Two of the star lots emphasise the importance of foreign prototypes and motifs. Most curious is one of only three known Yongle ritual water vessels based on Syrian, Persian or, more likely, Indian metal prototypes. This complex piece with its long tapering spout emerging from a pear-shaped body atop a bulbous stem is a technical tour de force of the potter’s art, decorated with cobalt-blue scrolling hibiscus. Pilkington acquired it in 1967 for a substantial £5,000. Now it is set to fetch HK$35m–HK$45m (£3m–£4m).
Also made during the reign of the Yongle emperor (r. 1403–24) is the moonflask, similarly based on a Middle Eastern metal prototype. Once again, although technically challenging for a Chinese potter, its triumph is its decoration, essentially the translation of an Islamic geometric design adapted freehand to a domed, round surface. Six-pointed stars alternate with traditional patterns of lotus scrolls, waves, and flowers. HK$25m–HK$35m is expected for this rarity.
What is bound to cause the biggest stir, however, is the delicate melon ‘palace bowl’, mark and period of the emperor Chenghua (r. 1464–87). Such vessels mark the apogee of Chinese porcelains, their thin bodies famed for their silky, unctuous glazes and their decoration admired for a lighter and more subtly modulated palette. This piece, also acquired by Pilkington through the great London dealers Bluett & Sons, has an estimate of HK$50m–HK$70m (£4m–£6m). The sale is expected to total more than HK$225m (£20m).

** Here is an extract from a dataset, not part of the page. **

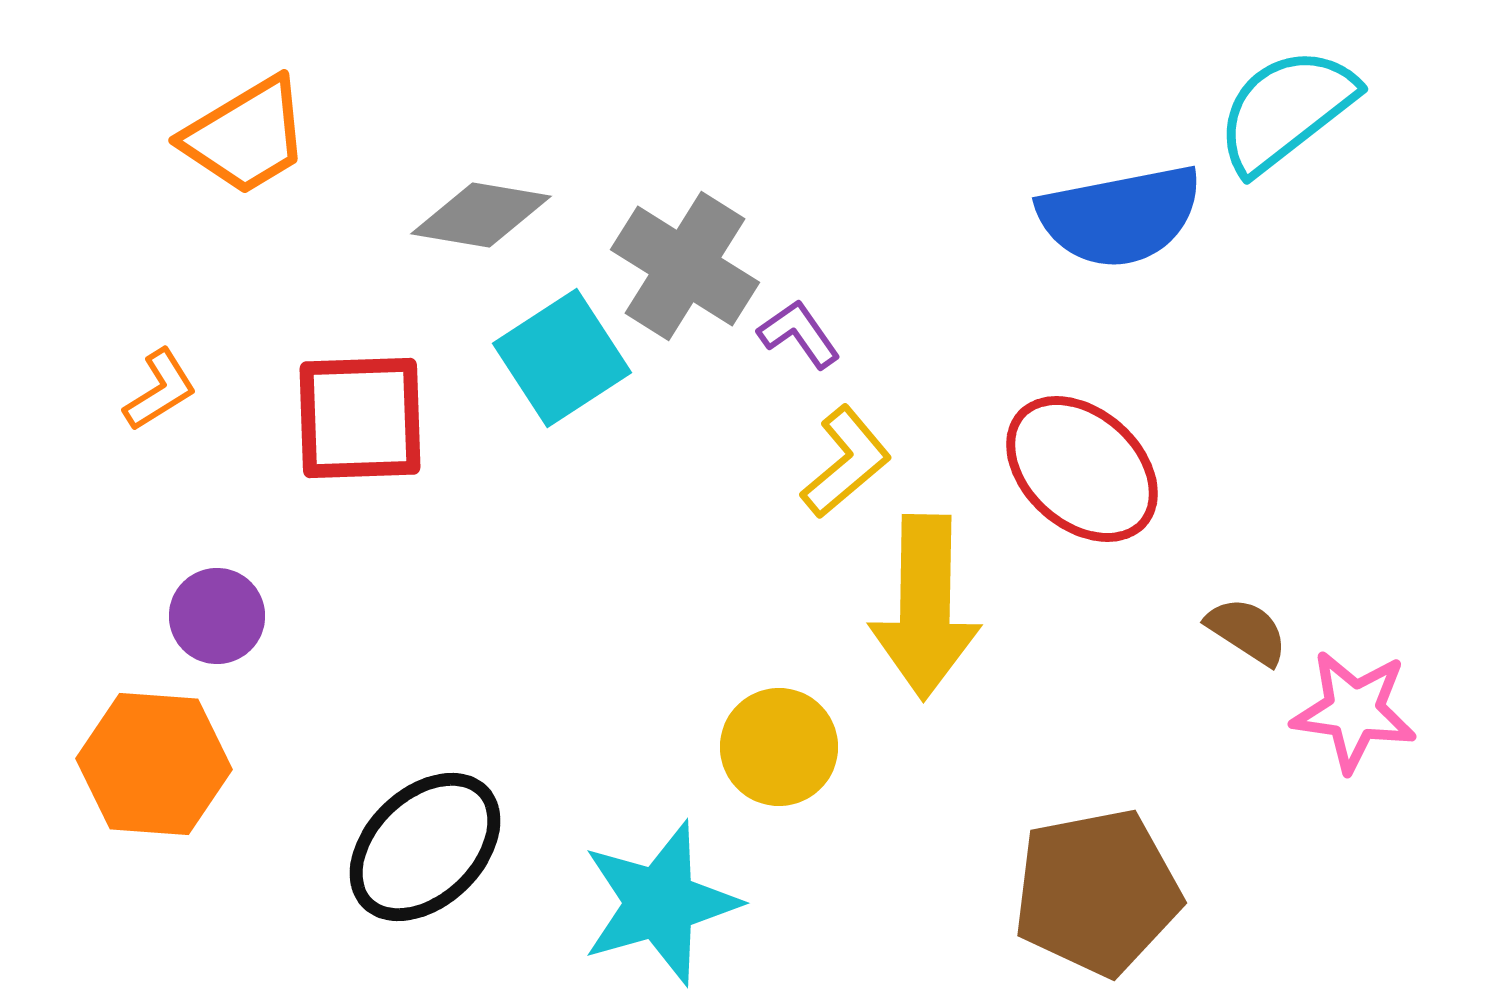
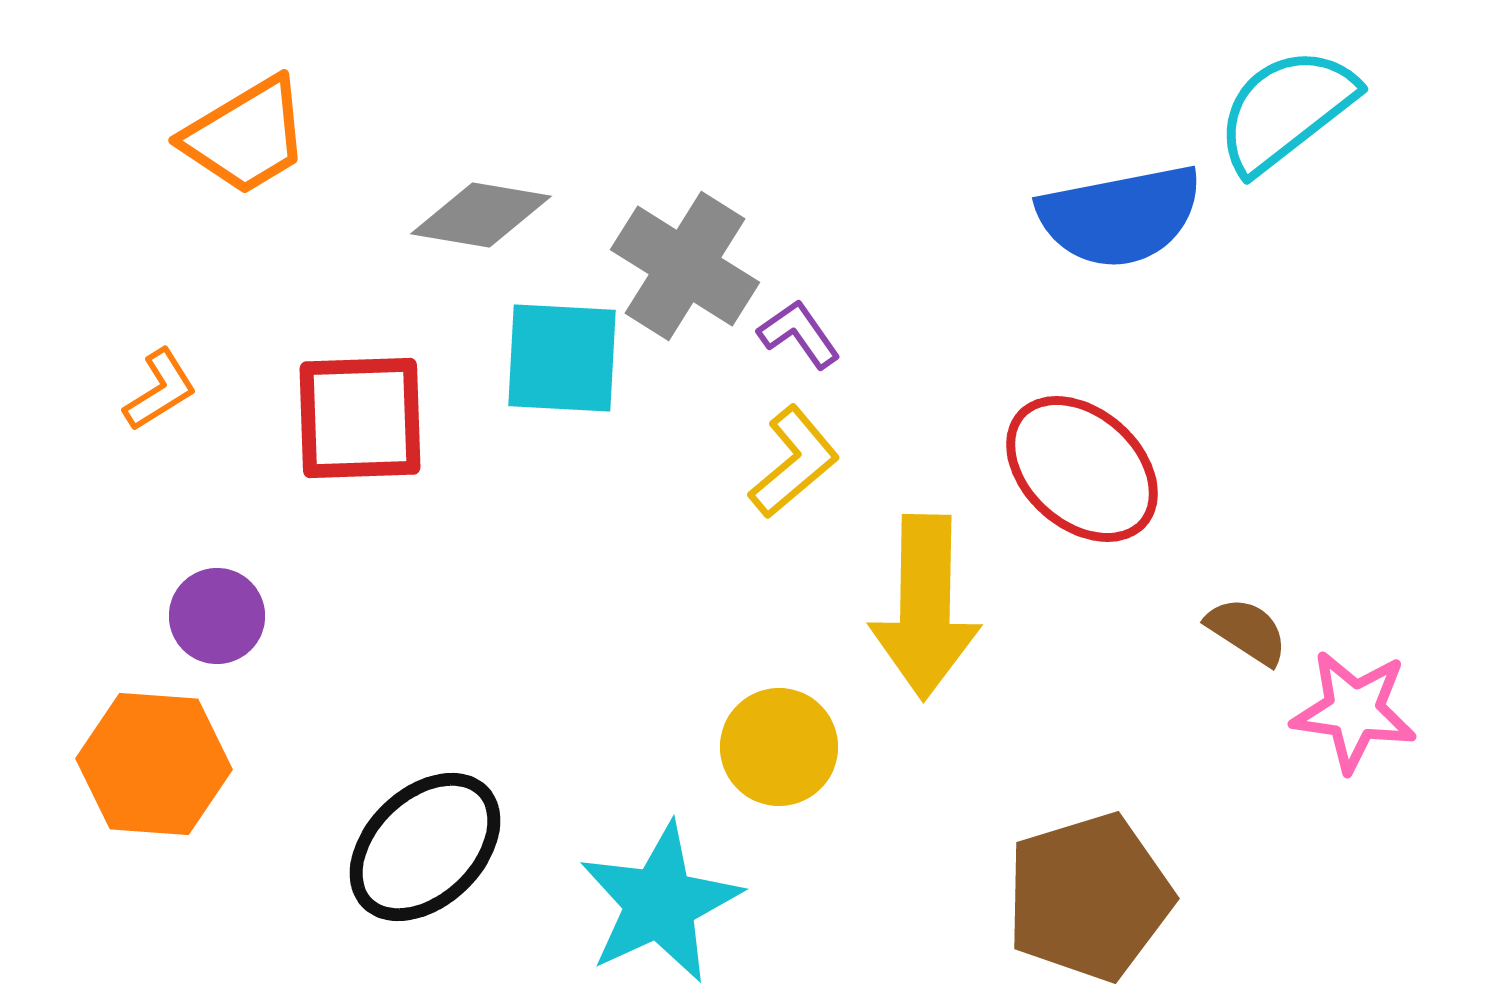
cyan square: rotated 36 degrees clockwise
yellow L-shape: moved 52 px left
brown pentagon: moved 8 px left, 5 px down; rotated 6 degrees counterclockwise
cyan star: rotated 9 degrees counterclockwise
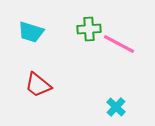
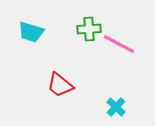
red trapezoid: moved 22 px right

Even more tactile – indeed, made to be handled, and enhanced by centuries of use – are the very early chess pieces that take a bow in Arts of the Islamic World at Sotheby’s London on 20 April. These formed part of the extensive collection amassed by the late German chess grandmaster and match arbiter Lothar Schmid. Crafted from ivory, alabaster, glazed ceramic, clay or bone, these pieces range from 9th- to 12th-century Persia and the Near East to central or south Asia, and also embrace luxe rock-crystal kings or queens from 11th-century Fatimid Egypt. Hitherto unpublished is an almost complete set of tiny Samanid ivory chessmen from Nishapur, dated to the 10th–11th century or even earlier. Estimates £800 to £50,000.
A quite different expression of civilisation is offered by the sale of the contents of the hôtel particulier and studio of the French society portrait painter, aesthete and war hero Bernard Boutet de Monvel (1881–1949), at Sotheby’s Paris on 5 and 6 April. Boutet de Monvel was hailed as ‘the handsomest man in Europe’ by an adoring American press, and it is not hard to see why. In his Autoportrait, place Vendôme of 1932, the artist-flâneur is seated at the window of a room at the Ritz, cane, cream gloves and dove grey hat in his hands and a trademark white daisy in his buttonhole (€200,000–€300,000).
Another remarkable portrait painted in Boutet de Monvel’s refined, almost hyperrealist style is S.A.R. Le Maharadjah d’Indore (€300,000–€500,000), depicted wearing the Indore Pears – two near 47 carat diamonds specially mounted by Chaumet for the sitting. Comprising some 300 lots, the sale also includes the likes of art deco furniture by Jean-Michel Frank, and works by Bernard’s father Maurice Boutet de Monvel, a painter and illustrator best known for his watercolours for children’s books.